(this post was begun in December of 2010, I did not want to post but I think it will claify a little more of my growing up years. especially in light of the post just before this one. I pray that it will help someone else go through suffering and see the presence of God in it.)
I know that many will not understand what I'm about to say. I won't stereotype but this involves suffering and sometimes doctrine helps but it helps in the way in which a surgery helps a broken bone, it still hurts right after surgery but it still hurts. Some people don't get that, they just don't get people who suffer or go through suffering. I'm not saying that I get people, especially in suffering, mostly I don't, but I understand how it causes reactions in me that might lead me down a different path.
Sometimes I don't like thinking, it hurts but it is necessary. 2010 was a year of thinking and thinking beyond the means that I have used to cope with fear and depression that sometimes consumes me. Yes, I get fearful and it is sinful, it is a basic mistrust of God and his goodness. One of the main bylines of this year that I shared with my wife was, "you do what you believe". So I can say that, "I'm better than I deserve" but do I walk that way? Do I complain when it starts coming at me hard and heavy? What is my reaction to adversity? Does it "open the ear" as it says in Job 36:15 or does it shut me down?
Why do I ask these things? Well it is simple since I was about 7 years old I walked in abject fear. You say well that is just ridiculous, you're suppose to walk in faith. I would say, "Yes, you're right", but this is where doctrine comes in as the surgery but the bone is still healing. Do you ever feel that way? Do you have something that you struggle with, "how could a good God allow that to happen?", maybe you thought of something right away, something inside you curled up or your stomach churned. I'm with you but this year was different, God would not allow me to keep questioning.

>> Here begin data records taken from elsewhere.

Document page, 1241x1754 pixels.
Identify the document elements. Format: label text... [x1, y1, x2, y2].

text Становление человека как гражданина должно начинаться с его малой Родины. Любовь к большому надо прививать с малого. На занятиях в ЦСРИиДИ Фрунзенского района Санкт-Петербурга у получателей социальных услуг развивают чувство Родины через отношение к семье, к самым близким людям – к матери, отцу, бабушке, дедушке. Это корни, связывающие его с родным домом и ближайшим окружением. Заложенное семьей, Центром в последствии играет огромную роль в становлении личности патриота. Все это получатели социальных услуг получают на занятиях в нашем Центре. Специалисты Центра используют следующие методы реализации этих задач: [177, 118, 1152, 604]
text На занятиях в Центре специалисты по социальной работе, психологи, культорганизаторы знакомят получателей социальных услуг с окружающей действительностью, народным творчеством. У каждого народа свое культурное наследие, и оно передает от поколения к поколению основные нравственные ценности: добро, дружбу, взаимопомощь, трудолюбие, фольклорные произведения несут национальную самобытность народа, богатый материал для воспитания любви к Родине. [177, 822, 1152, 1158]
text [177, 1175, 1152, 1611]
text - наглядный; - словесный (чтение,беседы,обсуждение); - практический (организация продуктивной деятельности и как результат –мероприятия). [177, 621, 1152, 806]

When I was 7 y/o my sister was sexually assaulted by seven guys, I was in the room. No they did not assault me, that was by God's grace but I watched it all and I still saw the pain on my sister's face as she tried to resist her attackers. It was sinful, mean, hateful, anti-Christ, nothing that I saw was good. We went home, both crying, I was crying for her and myself, not to make me out to be someone who is servant minded all the time, it was an uncontrollable heave from my soul, I was losing something.
It was a Sunday, just like any other Sunday at Redeemer Church, I'm now 42 y/o and singing songs to my Redeemer. I started to cry and could not stop, I saw the pain and hurt, my sister's face seared onto my memory. I ran out the back door, hoping to run away from the thoughts, I didn't want to deal with it, I wanted it gone. I was angry at God. Why did I have to be in the room? Why could I not defend someone that I loved so much? I put on a great show but behind the scenes my soul was a mess. Friends consoled me and I love them for that but God, the Holy Spirit was just reminding me that, no matter what this life brings He'll be there. That is what the Gospel is about, a God who is present. It is what we just celebrated, Immanuel - God with us!
My thoughts are not all the way healed, it just doesn't happen like that. I'll still have the issues of living up to my calling as a leader. Not only do I have the natural, "I don't measure up" thoughts but I also have the messages that the enemy of my soul wants to leave there, "you can't protect anyone", "a real man would've been able to do something, anything but you didn't". God is steadfast in his love for us, you can never doubt that when you look at where we have been and where we are now.
****what spurred this is I pulled up Google street view and went back to the place, the scene of the crime so to say and it is painful to take steps, tracing the roads that we walked back down to our home. I didn't know it then but I would never be the same again. By God's grace I am where I am and he has blessed me beyond measure with a family of 1 beautiful wife and 4 beautiful kids. Would I ever want them to experience this? Perish the thought. But would I be the dad that I am today? Most likely not, what happens to us shapes our lives in ways that, if we went back, would only make it something that we could wrap our tiny, insignificant brains around. God is vast and may our hearts rejoice in him in all things.